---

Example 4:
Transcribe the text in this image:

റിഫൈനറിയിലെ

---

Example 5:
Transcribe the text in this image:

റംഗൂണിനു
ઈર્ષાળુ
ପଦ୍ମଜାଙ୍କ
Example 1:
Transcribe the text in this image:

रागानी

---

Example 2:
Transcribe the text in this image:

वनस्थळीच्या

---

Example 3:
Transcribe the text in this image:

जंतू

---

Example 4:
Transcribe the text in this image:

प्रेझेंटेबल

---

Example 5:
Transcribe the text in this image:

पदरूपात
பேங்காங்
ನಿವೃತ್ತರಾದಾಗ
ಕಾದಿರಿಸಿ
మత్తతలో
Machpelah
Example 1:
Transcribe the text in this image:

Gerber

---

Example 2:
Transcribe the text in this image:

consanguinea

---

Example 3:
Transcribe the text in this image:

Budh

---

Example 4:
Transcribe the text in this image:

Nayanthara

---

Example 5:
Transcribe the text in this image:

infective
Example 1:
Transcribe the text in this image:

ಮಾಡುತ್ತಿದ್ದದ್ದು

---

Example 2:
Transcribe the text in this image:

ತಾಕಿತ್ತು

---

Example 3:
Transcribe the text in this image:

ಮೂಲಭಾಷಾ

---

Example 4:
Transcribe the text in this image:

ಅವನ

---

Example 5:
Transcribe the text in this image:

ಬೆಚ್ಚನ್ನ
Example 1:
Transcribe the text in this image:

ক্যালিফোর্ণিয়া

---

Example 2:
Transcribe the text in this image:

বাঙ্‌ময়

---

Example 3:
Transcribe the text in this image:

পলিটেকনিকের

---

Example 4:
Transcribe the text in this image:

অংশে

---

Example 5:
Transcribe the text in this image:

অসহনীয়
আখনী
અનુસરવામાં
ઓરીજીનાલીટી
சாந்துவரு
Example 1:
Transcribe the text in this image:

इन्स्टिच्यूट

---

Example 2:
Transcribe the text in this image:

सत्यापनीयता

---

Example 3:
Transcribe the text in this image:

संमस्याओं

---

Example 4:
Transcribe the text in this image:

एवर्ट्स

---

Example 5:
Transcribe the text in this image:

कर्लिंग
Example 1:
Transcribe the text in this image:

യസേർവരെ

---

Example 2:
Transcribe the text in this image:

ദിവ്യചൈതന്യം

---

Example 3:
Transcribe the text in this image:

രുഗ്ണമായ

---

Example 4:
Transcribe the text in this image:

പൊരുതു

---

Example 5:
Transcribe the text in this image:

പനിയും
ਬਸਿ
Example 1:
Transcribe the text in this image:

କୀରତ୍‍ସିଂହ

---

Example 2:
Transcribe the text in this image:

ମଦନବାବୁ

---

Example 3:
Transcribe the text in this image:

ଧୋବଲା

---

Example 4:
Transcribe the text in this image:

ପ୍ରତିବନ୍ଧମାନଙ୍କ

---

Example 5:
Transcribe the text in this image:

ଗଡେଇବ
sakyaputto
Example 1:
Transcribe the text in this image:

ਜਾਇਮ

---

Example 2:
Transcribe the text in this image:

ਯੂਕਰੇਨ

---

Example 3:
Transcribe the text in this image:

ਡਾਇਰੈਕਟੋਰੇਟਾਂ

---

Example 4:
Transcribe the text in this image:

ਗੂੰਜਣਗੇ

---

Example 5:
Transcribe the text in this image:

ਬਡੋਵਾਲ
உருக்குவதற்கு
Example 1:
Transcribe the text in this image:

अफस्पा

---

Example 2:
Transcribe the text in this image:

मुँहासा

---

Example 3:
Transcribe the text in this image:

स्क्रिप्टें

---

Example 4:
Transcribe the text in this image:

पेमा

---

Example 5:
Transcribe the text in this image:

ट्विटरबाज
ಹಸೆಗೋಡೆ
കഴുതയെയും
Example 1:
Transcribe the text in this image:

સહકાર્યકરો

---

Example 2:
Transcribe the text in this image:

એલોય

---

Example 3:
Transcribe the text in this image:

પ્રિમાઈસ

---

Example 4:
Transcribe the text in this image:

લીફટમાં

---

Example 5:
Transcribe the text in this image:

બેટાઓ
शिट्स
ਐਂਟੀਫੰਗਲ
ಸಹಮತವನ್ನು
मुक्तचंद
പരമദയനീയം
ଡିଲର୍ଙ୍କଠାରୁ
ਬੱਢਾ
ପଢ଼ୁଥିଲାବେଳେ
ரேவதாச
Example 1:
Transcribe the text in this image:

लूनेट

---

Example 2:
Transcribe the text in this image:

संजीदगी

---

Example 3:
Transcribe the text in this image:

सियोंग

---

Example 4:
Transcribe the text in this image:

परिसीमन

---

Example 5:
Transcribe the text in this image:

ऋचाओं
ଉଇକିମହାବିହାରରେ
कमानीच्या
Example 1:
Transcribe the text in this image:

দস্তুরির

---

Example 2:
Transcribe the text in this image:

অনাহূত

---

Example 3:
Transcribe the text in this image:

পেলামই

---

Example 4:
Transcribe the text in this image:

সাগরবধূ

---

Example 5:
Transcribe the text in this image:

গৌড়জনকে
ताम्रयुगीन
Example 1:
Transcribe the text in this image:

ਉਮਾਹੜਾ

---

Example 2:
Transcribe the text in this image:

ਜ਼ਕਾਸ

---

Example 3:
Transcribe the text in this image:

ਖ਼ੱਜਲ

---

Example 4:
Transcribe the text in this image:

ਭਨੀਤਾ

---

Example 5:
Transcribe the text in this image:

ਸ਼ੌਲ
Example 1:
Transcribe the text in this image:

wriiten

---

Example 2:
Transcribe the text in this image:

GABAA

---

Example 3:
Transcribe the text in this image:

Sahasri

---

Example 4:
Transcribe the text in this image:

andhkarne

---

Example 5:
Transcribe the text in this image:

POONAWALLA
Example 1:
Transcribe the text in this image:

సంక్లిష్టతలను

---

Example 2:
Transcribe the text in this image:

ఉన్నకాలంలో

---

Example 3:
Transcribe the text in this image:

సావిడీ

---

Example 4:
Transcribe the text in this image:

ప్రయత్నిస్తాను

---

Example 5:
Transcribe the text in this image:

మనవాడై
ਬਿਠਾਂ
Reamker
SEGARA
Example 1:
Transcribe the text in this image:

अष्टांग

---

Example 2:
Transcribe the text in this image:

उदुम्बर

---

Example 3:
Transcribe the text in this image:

+---+

WHAT YOU NEED TO DO:
Write out every line of the listing above, character for character.

OUTPUT FOR THIS TASK:
---

Example 4:
Transcribe the text in this image:

റിഫൈനറിയിലെ

---

Example 5:
Transcribe the text in this image:

റംഗൂണിനു
ઈર્ષાળુ
ପଦ୍ମଜାଙ୍କ
Example 1:
Transcribe the text in this image:

रागानी

---

Example 2:
Transcribe the text in this image:

वनस्थळीच्या

---

Example 3:
Transcribe the text in this image:

जंतू

---

Example 4:
Transcribe the text in this image:

प्रेझेंटेबल

---

Example 5:
Transcribe the text in this image:

पदरूपात
பேங்காங்
ನಿವೃತ್ತರಾದಾಗ
ಕಾದಿರಿಸಿ
మత్తతలో
Machpelah
Example 1:
Transcribe the text in this image:

Gerber

---

Example 2:
Transcribe the text in this image:

consanguinea

---

Example 3:
Transcribe the text in this image:

Budh

---

Example 4:
Transcribe the text in this image:

Nayanthara

---

Example 5:
Transcribe the text in this image:

infective
Example 1:
Transcribe the text in this image:

ಮಾಡುತ್ತಿದ್ದದ್ದು

---

Example 2:
Transcribe the text in this image:

ತಾಕಿತ್ತು

---

Example 3:
Transcribe the text in this image:

ಮೂಲಭಾಷಾ

---

Example 4:
Transcribe the text in this image:

ಅವನ

---

Example 5:
Transcribe the text in this image:

ಬೆಚ್ಚನ್ನ
Example 1:
Transcribe the text in this image:

ক্যালিফোর্ণিয়া

---

Example 2:
Transcribe the text in this image:

বাঙ্‌ময়

---

Example 3:
Transcribe the text in this image:

পলিটেকনিকের

---

Example 4:
Transcribe the text in this image:

অংশে

---

Example 5:
Transcribe the text in this image:

অসহনীয়
আখনী
અનુસરવામાં
ઓરીજીનાલીટી
சாந்துவரு
Example 1:
Transcribe the text in this image:

इन्स्टिच्यूट

---

Example 2:
Transcribe the text in this image:

सत्यापनीयता

---

Example 3:
Transcribe the text in this image:

संमस्याओं

---

Example 4:
Transcribe the text in this image:

एवर्ट्स

---

Example 5:
Transcribe the text in this image:

कर्लिंग
Example 1:
Transcribe the text in this image:

യസേർവരെ

---

Example 2:
Transcribe the text in this image:

ദിവ്യചൈതന്യം

---

Example 3:
Transcribe the text in this image:

രുഗ്ണമായ

---

Example 4:
Transcribe the text in this image:

പൊരുതു

---

Example 5:
Transcribe the text in this image:

പനിയും
ਬਸਿ
Example 1:
Transcribe the text in this image:

କୀରତ୍‍ସିଂହ

---

Example 2:
Transcribe the text in this image:

ମଦନବାବୁ

---

Example 3:
Transcribe the text in this image:

ଧୋବଲା

---

Example 4:
Transcribe the text in this image:

ପ୍ରତିବନ୍ଧମାନଙ୍କ

---

Example 5:
Transcribe the text in this image:

ଗଡେଇବ
sakyaputto
Example 1:
Transcribe the text in this image:

ਜਾਇਮ

---

Example 2:
Transcribe the text in this image:

ਯੂਕਰੇਨ

---

Example 3:
Transcribe the text in this image:

ਡਾਇਰੈਕਟੋਰੇਟਾਂ

---

Example 4:
Transcribe the text in this image:

ਗੂੰਜਣਗੇ

---

Example 5:
Transcribe the text in this image:

ਬਡੋਵਾਲ
உருக்குவதற்கு
Example 1:
Transcribe the text in this image:

अफस्पा

---

Example 2:
Transcribe the text in this image:

मुँहासा

---

Example 3:
Transcribe the text in this image:

स्क्रिप्टें

---

Example 4:
Transcribe the text in this image:

पेमा

---

Example 5:
Transcribe the text in this image:

ट्विटरबाज
ಹಸೆಗೋಡೆ
കഴുതയെയും
Example 1:
Transcribe the text in this image:

સહકાર્યકરો

---

Example 2:
Transcribe the text in this image:

એલોય

---

Example 3:
Transcribe the text in this image:

પ્રિમાઈસ

---

Example 4:
Transcribe the text in this image:

લીફટમાં

---

Example 5:
Transcribe the text in this image:

બેટાઓ
शिट्स
ਐਂਟੀਫੰਗਲ
ಸಹಮತವನ್ನು
मुक्तचंद
പരമദയനീയം
ଡିଲର୍ଙ୍କଠାରୁ
ਬੱਢਾ
ପଢ଼ୁଥିଲାବେଳେ
ரேவதாச
Example 1:
Transcribe the text in this image:

लूनेट

---

Example 2:
Transcribe the text in this image:

संजीदगी

---

Example 3:
Transcribe the text in this image:

सियोंग

---

Example 4:
Transcribe the text in this image:

परिसीमन

---

Example 5:
Transcribe the text in this image:

ऋचाओं
ଉଇକିମହାବିହାରରେ
कमानीच्या
Example 1:
Transcribe the text in this image:

দস্তুরির

---

Example 2:
Transcribe the text in this image:

অনাহূত

---

Example 3:
Transcribe the text in this image:

পেলামই

---

Example 4:
Transcribe the text in this image:

সাগরবধূ

---

Example 5:
Transcribe the text in this image:

গৌড়জনকে
ताम्रयुगीन
Example 1:
Transcribe the text in this image:

ਉਮਾਹੜਾ

---

Example 2:
Transcribe the text in this image:

ਜ਼ਕਾਸ

---

Example 3:
Transcribe the text in this image:

ਖ਼ੱਜਲ

---

Example 4:
Transcribe the text in this image:

ਭਨੀਤਾ

---

Example 5:
Transcribe the text in this image:

ਸ਼ੌਲ
Example 1:
Transcribe the text in this image:

wriiten

---

Example 2:
Transcribe the text in this image:

GABAA

---

Example 3:
Transcribe the text in this image:

Sahasri

---

Example 4:
Transcribe the text in this image:

andhkarne

---

Example 5:
Transcribe the text in this image:

POONAWALLA
Example 1:
Transcribe the text in this image:

సంక్లిష్టతలను

---

Example 2:
Transcribe the text in this image:

ఉన్నకాలంలో

---

Example 3:
Transcribe the text in this image:

సావిడీ

---

Example 4:
Transcribe the text in this image:

ప్రయత్నిస్తాను

---

Example 5:
Transcribe the text in this image:

మనవాడై
ਬਿਠਾਂ
Reamker
SEGARA
Example 1:
Transcribe the text in this image:

अष्टांग

---

Example 2:
Transcribe the text in this image:

उदुम्बर

---

Example 3:
Transcribe the text in this image:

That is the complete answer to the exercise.